Investing.com-- Morgan Stanley (NYSE:MS) analysts hiked their price target on Taiwan Semiconductor Manufacturing Co (TW:2330) (NYSE:TSM) (TSMC), citing improved prospects for the world’s biggest contract chipmaker from artificial intelligence-geared processors based on Arm technology.
TSMC’s price target was raised to T$928.0 from T$860.0, while Morgan Stanley analysts also maintained their overweight rating on the stock. The updated PT represents an upside of 16% from TSMC’s last close of T$800.
Morgan Stanley analysts said that increased demand for processors based on British chipmaker Arm Holdings' (NASDAQ:ARM) technology was expected to be an important growth driver for TSMC, given that the chipmaker makes almost 100% of all Arm-based processors.
Demand for Arm-based processors is expected to pick up amid increasing adoption of AI, while TSMC’s CoWoS chip packaging technology is also expected to factor into advancements in AI chip development.

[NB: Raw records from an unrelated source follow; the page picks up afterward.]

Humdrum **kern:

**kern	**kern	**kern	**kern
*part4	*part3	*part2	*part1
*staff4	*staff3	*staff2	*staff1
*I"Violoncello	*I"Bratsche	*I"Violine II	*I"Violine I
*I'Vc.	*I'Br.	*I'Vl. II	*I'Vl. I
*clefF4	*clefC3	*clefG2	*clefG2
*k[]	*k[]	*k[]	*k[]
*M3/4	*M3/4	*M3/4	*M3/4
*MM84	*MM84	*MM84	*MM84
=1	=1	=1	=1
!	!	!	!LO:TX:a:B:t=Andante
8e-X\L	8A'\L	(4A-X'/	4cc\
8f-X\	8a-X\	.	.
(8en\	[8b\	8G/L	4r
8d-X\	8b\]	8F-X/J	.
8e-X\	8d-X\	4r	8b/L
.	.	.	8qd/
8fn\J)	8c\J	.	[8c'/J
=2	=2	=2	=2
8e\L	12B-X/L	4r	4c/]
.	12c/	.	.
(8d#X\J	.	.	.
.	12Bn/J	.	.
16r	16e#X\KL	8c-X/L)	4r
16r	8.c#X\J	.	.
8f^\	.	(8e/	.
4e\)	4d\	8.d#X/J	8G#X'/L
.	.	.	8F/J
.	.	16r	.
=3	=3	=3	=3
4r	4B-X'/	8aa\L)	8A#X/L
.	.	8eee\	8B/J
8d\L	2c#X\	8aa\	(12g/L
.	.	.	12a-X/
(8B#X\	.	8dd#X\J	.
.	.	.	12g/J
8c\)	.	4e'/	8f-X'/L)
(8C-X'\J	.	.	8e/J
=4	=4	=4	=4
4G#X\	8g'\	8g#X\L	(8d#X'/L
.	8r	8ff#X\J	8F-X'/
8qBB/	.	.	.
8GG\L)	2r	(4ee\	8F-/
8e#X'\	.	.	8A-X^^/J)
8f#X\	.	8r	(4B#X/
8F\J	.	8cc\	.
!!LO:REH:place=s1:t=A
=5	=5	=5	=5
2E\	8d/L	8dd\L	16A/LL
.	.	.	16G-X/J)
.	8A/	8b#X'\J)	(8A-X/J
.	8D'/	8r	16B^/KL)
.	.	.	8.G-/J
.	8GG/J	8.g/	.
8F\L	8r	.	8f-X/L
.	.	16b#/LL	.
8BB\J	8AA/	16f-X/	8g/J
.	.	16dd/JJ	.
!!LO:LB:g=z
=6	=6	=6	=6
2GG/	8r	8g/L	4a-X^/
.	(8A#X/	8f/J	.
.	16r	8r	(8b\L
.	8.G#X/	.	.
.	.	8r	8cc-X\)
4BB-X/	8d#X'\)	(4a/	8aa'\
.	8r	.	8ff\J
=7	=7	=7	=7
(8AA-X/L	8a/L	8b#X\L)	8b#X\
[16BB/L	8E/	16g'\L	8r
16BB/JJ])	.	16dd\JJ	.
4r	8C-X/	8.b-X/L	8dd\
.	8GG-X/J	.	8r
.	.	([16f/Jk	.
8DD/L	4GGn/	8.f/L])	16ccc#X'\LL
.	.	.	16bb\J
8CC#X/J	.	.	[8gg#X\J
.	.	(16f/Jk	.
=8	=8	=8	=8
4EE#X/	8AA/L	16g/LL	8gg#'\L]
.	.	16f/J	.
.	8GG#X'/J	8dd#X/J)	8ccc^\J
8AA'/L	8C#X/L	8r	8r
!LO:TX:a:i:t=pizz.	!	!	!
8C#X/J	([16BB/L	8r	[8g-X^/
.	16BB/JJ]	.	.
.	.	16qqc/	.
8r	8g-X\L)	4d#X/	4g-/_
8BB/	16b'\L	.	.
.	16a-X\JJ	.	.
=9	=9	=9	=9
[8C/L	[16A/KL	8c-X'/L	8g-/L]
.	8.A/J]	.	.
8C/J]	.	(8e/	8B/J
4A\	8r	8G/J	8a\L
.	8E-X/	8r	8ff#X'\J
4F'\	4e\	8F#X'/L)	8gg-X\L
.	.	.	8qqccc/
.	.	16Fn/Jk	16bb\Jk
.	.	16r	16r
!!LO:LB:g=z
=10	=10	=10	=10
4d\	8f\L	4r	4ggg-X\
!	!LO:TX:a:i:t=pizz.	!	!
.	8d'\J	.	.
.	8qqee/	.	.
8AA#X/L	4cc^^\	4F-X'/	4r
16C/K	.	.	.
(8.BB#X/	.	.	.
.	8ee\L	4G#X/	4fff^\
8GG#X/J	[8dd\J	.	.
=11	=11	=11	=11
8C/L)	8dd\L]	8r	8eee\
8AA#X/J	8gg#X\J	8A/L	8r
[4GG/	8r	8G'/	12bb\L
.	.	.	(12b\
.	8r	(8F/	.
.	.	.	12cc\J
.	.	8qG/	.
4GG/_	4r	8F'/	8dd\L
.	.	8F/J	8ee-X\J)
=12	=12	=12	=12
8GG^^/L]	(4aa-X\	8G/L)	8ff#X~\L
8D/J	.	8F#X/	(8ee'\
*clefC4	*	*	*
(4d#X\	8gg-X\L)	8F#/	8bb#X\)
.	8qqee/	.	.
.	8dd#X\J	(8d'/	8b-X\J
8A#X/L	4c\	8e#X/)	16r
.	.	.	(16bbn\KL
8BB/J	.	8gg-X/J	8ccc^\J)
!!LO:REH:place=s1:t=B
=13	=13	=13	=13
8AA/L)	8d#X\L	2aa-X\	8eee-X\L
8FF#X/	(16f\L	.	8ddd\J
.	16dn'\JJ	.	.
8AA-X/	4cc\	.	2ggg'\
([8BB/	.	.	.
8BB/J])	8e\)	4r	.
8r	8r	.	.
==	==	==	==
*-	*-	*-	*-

Morgan Stanley expects TSMC’s foundry share in global CPU markets will be close to 60% in 2028, up from 37% in 2023, and will also become a bigger revenue driver for the firm.
Increased development of in-house, AI-geared silicon by major tech firms- such as Microsoft Corporation (NASDAQ:MSFT), Alphabet Inc (NASDAQ:GOOGL) and Apple Inc (NASDAQ:AAPL)- also factors into improved prospects for TSMC, given that foundry work for the chips will be outsourced to the Taiwanese firm.
AI darling NVIDIA Corporation (NASDAQ:NVDA)- which is among TSMC's biggest customers- also develops its most advanced AI chips on Arm.
Increased demand for AI chips fueled stronger earnings from TSMC in the first quarter. But the chipmaker had also warned that AI demand may not be sufficient in offsetting a broader decline in chip demand, especially amid weaker global PC and smartphone sales.